Entrepreneur Jeff Skoll has a track record of launching businesses that result in positive social change. As eBay's founding president, he developed the company's first business plan, creating entrepreneurial opportunities for millions of individuals around the world. He also pioneered creation of the eBay Foundation through the allocation of pre-IPO shares.
In 1999, Mr. Skoll launched the Skoll Foundation, which provides unrestricted financing and services to leading social entrepreneurs whose innovations are poised to achieve large-scale impact. The foundation's leveraged strategy derives from his core belief that it is in everyone's interest to shift the overwhelming imbalance between the "haves" and "have-nots" in order to bring about a more peaceful and prosperous global community.
In January 2004, Mr. Skoll founded Participant Productions, a global media company that produces entertainment to inspire and compel social change. Among Participant's 2007 films are Darfur Now, The Kite Runner, Charlie Wilson's War and Jimmy Carter: Man From Plains. One of its 2006 releases, An Inconvenient Truth, garnered two Academy Awards and has inspired an unprecedented grassroots commitment to address climate change.
Mr.
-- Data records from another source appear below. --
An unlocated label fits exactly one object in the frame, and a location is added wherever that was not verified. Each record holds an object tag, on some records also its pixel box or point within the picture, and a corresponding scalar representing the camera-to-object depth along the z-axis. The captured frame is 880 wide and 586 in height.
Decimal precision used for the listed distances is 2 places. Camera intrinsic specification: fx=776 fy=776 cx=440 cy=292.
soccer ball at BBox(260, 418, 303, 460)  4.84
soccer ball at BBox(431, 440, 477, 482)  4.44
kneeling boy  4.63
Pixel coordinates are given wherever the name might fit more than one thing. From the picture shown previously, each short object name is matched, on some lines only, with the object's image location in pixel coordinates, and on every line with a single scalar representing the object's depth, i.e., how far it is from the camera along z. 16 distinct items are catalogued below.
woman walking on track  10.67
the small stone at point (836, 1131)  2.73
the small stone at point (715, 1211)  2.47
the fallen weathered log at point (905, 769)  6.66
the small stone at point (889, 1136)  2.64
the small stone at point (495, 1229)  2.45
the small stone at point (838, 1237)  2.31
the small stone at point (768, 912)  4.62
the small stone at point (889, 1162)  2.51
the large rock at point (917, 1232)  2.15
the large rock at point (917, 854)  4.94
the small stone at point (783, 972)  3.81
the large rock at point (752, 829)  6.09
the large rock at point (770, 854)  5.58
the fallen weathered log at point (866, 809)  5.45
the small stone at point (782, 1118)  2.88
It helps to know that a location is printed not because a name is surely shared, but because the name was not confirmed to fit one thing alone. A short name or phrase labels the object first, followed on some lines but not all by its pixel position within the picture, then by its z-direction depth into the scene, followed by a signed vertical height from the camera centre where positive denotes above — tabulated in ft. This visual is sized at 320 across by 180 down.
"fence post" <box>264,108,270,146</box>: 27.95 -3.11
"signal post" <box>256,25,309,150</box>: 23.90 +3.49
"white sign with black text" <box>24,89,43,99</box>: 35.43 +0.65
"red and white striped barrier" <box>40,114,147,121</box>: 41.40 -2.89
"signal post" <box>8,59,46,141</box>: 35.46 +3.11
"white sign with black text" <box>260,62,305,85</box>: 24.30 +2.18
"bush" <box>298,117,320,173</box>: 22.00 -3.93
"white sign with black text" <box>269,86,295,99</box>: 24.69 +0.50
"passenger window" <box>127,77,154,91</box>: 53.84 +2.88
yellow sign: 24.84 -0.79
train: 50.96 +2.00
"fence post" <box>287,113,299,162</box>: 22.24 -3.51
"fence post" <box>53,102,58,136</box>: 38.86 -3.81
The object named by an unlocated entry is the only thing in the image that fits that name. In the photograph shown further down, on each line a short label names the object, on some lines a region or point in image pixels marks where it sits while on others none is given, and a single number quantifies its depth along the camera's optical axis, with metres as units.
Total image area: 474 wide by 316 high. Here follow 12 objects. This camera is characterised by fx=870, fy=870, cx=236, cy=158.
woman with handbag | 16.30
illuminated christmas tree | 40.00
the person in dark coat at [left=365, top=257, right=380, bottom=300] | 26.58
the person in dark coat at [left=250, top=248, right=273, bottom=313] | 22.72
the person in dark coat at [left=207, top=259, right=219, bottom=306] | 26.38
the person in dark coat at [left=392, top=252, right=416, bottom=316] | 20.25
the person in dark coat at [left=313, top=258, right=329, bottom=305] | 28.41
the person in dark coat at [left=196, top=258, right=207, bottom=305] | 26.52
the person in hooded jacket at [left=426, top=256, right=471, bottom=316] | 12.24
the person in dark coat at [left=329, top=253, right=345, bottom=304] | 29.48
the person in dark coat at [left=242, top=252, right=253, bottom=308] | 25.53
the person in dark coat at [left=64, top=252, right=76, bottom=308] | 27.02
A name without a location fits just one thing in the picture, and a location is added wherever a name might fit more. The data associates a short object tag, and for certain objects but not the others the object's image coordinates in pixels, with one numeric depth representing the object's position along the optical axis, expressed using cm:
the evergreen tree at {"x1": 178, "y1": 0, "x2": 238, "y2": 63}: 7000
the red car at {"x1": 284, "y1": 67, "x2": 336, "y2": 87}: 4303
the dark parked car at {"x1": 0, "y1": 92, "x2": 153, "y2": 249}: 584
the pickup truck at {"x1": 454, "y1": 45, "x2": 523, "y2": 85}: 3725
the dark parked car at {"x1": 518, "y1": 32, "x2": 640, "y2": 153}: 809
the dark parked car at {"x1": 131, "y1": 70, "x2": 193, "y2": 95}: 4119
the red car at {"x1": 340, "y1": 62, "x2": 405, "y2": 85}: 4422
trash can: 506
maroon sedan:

Skoll received a bachelor's degree in electrical engineering from the University of Toronto and an MBA from Stanford University, and he was awarded an honorary Doctor of Laws degree from the University of Toronto.
He serves on the boards of directors of the National Center for Arts and Technology and the X Prize Foundation. He is also a founder of The Elders. In 2006 Mr. Skoll was named as one of TIME Magazine's 100 People of the Year.